The future of gene editing holds immense potential across various fields, from medicine to agriculture and beyond. As the technology continues to advance, we can anticipate several key developments and trends:

Medical Treatments and Cures

One of the most promising applications of gene editing lies in its potential to treat and cure genetic diseases. Diseases like cystic fibrosis, sickle cell anemia, and certain forms of cancer, which have a clear genetic basis, are prime candidates for gene editing therapies. As our understanding of the genetic basis of diseases improves, gene editing could be used to correct these genetic defects directly.

Precision and Safety Improvements

Ongoing research will likely make gene editing tools like CRISPR more precise and safe. Reducing off-target effects – where the wrong part of the genome is edited – is a key area of focus. Improved precision will enhance the safety and efficacy of gene editing applications, particularly in clinical settings.

Regenerative Medicine

Gene editing could play a significant role in regenerative medicine, including tissue engineering and organ regeneration. By precisely manipulating genes, growing organs for transplantation or repairing damaged tissues might be possible, significantly impacting healthcare.

Agricultural Advancements

In agriculture, gene editing offers the potential to create crops that are more nutritious, resistant to pests and diseases, and able to withstand environmental stressors like drought or extreme temperatures.
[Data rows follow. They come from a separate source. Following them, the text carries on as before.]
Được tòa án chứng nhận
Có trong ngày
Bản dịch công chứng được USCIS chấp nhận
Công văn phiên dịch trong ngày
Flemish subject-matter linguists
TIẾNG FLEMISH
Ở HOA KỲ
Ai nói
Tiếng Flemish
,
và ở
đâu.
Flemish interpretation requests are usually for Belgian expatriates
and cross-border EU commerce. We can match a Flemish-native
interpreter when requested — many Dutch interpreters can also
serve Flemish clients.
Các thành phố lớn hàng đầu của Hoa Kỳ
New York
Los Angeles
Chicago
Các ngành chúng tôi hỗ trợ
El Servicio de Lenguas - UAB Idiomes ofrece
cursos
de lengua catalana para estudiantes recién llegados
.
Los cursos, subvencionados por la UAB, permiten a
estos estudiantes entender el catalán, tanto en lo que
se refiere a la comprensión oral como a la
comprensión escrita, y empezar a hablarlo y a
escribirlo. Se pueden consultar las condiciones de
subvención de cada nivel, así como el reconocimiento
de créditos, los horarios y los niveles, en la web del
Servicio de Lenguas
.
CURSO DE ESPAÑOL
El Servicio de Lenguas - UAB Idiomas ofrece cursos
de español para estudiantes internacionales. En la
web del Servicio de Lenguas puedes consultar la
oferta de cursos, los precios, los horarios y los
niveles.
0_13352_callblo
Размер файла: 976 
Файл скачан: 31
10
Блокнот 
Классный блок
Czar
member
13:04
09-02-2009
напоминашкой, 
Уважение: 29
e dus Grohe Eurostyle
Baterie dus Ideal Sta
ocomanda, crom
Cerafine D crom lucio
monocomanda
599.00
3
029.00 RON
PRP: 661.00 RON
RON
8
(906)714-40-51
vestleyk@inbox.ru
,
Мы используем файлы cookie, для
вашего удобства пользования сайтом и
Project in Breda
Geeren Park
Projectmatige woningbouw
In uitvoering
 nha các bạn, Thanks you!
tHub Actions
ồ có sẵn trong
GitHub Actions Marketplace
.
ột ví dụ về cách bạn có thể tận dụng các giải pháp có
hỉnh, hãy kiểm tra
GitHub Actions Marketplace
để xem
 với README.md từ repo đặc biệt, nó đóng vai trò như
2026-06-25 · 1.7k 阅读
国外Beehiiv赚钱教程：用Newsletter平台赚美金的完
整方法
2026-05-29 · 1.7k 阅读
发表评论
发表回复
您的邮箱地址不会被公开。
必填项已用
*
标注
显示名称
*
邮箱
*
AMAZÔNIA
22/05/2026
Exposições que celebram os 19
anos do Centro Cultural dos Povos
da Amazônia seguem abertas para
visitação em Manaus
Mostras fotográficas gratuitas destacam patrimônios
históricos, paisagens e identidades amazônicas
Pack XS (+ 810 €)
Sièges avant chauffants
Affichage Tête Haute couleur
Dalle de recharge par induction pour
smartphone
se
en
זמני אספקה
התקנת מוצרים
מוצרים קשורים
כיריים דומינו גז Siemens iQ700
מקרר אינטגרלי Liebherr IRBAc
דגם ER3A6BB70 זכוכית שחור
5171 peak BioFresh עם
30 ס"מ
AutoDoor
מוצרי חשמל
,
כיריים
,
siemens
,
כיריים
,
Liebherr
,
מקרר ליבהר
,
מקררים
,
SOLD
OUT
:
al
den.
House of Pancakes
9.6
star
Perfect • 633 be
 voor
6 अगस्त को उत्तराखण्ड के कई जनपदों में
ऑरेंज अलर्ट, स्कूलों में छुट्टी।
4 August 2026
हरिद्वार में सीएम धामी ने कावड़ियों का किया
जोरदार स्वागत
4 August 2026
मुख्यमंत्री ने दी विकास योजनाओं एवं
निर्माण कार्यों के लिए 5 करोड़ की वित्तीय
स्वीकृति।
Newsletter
This could lead to increased food security and sustainability in farming.

Ethical and Regulatory Developments

As gene editing technology progresses, ethical considerations and regulatory frameworks will evolve. This includes policies around human germline editing, which has implications for future generations, and guidelines for gene editing in animals and plants.

Gene Drives and Environmental Impact

Gene editing could be used to develop gene drives, which promote the rapid spread of genetic modifications through a population. This could have significant applications in controlling vector-borne diseases like malaria but also raises ecological and ethical questions.

Personalized Medicine

The future of gene editing in personalized medicine, where treatments are tailored to the individual’s genetic makeup, is promising. This could lead to more effective and less invasive treatments for various conditions.